** WHAT TO WORK ON **
What lines of the data below hold "CABA"? Show them.

[INFORMATION SUPPLIED]

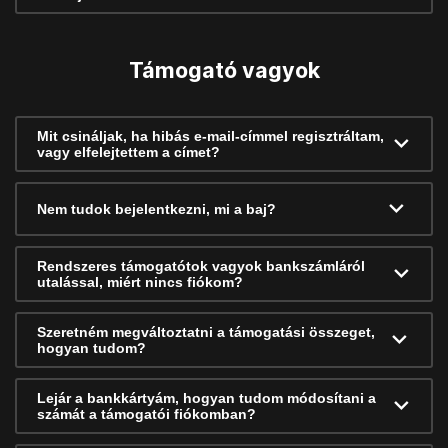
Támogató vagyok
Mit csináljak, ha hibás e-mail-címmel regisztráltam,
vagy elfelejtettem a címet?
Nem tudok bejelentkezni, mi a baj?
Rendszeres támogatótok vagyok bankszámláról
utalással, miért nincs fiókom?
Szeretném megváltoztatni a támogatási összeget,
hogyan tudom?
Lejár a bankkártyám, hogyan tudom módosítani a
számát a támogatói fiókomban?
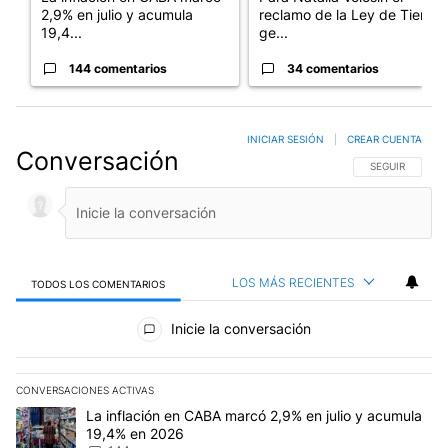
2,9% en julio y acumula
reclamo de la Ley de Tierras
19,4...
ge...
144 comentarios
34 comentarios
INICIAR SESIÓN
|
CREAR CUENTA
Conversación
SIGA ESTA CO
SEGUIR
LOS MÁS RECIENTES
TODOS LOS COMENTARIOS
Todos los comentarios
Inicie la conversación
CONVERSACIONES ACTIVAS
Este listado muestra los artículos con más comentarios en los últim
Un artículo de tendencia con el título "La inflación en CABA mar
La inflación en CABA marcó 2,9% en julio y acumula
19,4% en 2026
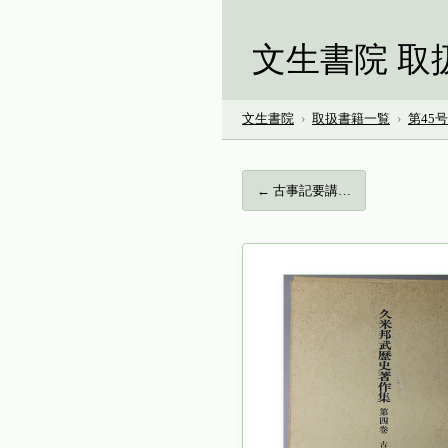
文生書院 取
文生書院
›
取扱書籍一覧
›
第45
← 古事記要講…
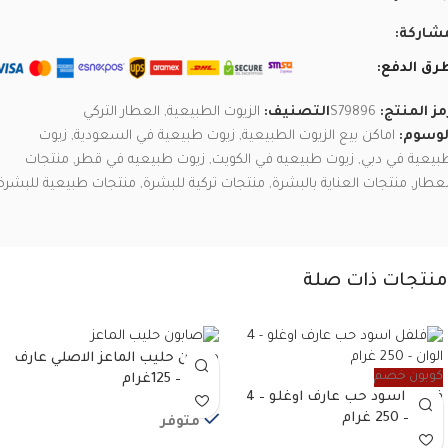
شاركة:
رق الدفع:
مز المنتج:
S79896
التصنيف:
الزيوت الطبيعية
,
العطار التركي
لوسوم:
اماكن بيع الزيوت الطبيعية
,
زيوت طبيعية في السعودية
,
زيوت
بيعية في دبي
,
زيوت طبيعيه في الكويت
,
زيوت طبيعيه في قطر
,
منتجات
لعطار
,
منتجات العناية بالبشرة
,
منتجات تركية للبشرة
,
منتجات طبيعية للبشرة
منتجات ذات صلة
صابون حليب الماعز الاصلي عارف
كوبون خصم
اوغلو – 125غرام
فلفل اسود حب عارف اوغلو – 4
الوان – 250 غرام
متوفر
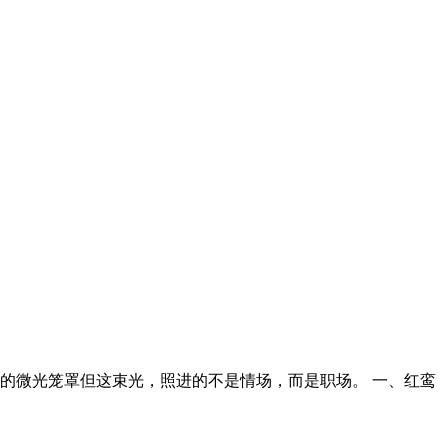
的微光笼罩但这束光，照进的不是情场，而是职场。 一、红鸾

[/INFORMATION SUPPLIED]
[INFORMATION SUPPLIED]

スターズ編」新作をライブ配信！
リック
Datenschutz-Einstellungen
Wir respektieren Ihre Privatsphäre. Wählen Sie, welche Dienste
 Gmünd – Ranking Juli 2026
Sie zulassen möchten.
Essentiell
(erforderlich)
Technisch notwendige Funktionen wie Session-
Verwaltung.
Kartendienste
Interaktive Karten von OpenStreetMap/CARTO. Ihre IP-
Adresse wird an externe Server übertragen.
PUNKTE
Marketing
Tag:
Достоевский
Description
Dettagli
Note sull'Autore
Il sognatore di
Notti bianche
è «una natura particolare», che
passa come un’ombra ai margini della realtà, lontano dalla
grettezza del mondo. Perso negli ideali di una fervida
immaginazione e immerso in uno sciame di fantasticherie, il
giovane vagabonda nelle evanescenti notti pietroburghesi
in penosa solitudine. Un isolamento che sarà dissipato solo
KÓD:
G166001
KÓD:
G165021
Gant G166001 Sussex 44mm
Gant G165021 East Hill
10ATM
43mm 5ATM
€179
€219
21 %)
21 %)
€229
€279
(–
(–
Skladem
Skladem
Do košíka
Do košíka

[/INFORMATION SUPPLIED]

** ANSWER AREA **
Un artículo de tendencia con el título "La inflación en CABA mar
La inflación en CABA marcó 2,9% en julio y acumula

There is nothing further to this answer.